In this case, both oscillators are simply attached to a multiplication object. This automatically adds them (whenever several signals are given to an object as input, they are first added, then processed according to the object) before carrying out the multiplication.

To create a chord with variable volume for every tone in the chord:

3-1-2-2-1-chord.pd

Glissandi that fade in and out smoothly at the beginning and end:

patches/3-1-2-2-2-glissandi-dim.pd

Say something into a microphone and play it back at a changed volume:

patches/3-1-2-2-3-edit-input.pd

Let's get 'symphonic': why not use 20 oscillators at once?

patches/3-1-2-2-4-oscillatorconcert1.pd

First make the subpatch "o1":

...make multiple copies...

...then turn them all on!

Of course, the parameters for each oscillator can be adjusted – and you've really got something to play with:

patches/3-1-2-2-4-oscillatorconcert2.pd

The speed of sound at 20 degrees Celsius (68 degrees Fahrenheit) is about 343 meters per second. You can calculate the length of a period in space and then check the result immediately...

...by moving your head half a meter back and forth while listening to a frequency of 686 Hertz: you can clearly hear the wave's peak and its trough.

a) Create (random) glissando chords that also have random volume changes for each individual tone.

b) Create a patch in which the volume from a microphone input controls an oscillator's pitch (then use several, each with a different offset)!

Several of the objects covered in Chapter 2 also have a version with a tilde.
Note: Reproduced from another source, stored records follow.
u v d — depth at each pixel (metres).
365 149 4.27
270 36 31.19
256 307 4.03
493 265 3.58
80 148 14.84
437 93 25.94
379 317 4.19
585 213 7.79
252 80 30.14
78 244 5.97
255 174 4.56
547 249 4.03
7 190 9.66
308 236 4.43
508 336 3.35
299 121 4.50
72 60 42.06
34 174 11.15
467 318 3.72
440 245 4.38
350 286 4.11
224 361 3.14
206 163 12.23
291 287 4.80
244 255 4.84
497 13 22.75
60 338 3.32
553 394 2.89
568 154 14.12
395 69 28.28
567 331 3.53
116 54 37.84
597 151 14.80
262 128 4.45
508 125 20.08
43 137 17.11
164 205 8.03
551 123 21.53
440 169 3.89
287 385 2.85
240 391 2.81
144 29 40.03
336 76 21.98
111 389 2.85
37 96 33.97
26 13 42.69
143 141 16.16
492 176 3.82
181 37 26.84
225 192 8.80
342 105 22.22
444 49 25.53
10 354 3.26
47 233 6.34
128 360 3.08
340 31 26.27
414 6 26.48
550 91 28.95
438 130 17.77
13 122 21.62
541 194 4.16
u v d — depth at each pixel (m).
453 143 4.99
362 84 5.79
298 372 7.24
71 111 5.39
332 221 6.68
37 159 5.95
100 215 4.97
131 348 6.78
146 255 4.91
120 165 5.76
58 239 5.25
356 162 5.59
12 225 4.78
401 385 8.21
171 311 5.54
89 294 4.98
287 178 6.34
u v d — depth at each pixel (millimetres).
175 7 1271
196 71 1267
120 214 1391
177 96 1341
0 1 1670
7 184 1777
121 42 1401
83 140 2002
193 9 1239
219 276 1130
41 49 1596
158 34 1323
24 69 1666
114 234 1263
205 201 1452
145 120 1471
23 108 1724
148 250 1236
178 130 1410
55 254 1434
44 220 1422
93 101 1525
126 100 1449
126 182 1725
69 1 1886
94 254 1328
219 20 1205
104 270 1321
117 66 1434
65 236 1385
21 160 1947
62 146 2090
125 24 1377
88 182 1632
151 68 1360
They work the same way, except that they work with signals instead of control data:

You can use "send~" with as many "receive~" objects as you like; however, you can only use one "send~" object:

You could also channel many different signals to one central location (for example, to the "dac~") by using "throw~" and "catch~":

Bit depth is also an important concept in Pd. The computer's processor only works with binary code, i.e., with 0 and 1. The bit number shows how many places are used for zeroes or ones. If you have only two places, you could make 2², that is, 4 different combinations:

       0 0
       0 1
       1 1
       1 0
      

The more places there are, the more detailed something can be processed. For Pd, which uses numbers to calculate frequencies, amplitude, etc., this means that the numbers can be processed more precisely, i.e., more decimal places can be used. Pd normally works with 16 bit, which is the quality of an audio CD. 16 bit means 2¹⁶ = 65,536 possible values for each sample.

Volume and more importantly increments of volume are - in both objective and subjective terms - heavily influenced by factors like architectural characteristics of the room, age of the listener, etc. There is no single, precise form of measurement for volume, though there are theories of sound pressure and sound intensity. For more information, it is strongly recommended that you consult a book about acoustics.

You may have noticed that for significant parts of sound production in Pd two different units are used: frequency and MIDI numbers for pitch, root mean square and deciBel for amplitude, and milliseconds and samples for time.

For the last of these, the example of using "line~" to create a crescendo/decrescendo given under section 3.1.2.1.1. should be explained further:

If you were to use a "line" object (without a tilde) for this, it would likely result in undesired popping or clipping sounds. This would require two different units of time measurement to be combined; the problem is they are not synchronized. The different numeric intervals will likely not match up, which would cause irregularities in the form of short delays or even popping sounds to occur.

As described in Chapter 2.2.3.3.2, "line" generates a value every 20 milliseconds. That means it may not coincide with the samples. Though a new sample comes every 0.02 milliseconds, a "line" value may not coincide with a more or less simultaneous sample, which could lead to complications. A "line~" object (with tilde), however, generates a signal with 44100 values per second. These 44100 values are generated at precisely the same time as any another tilde object; they are always synchronized. The computer always processes 44100 samples per second synchronously regardless of their position in the patch.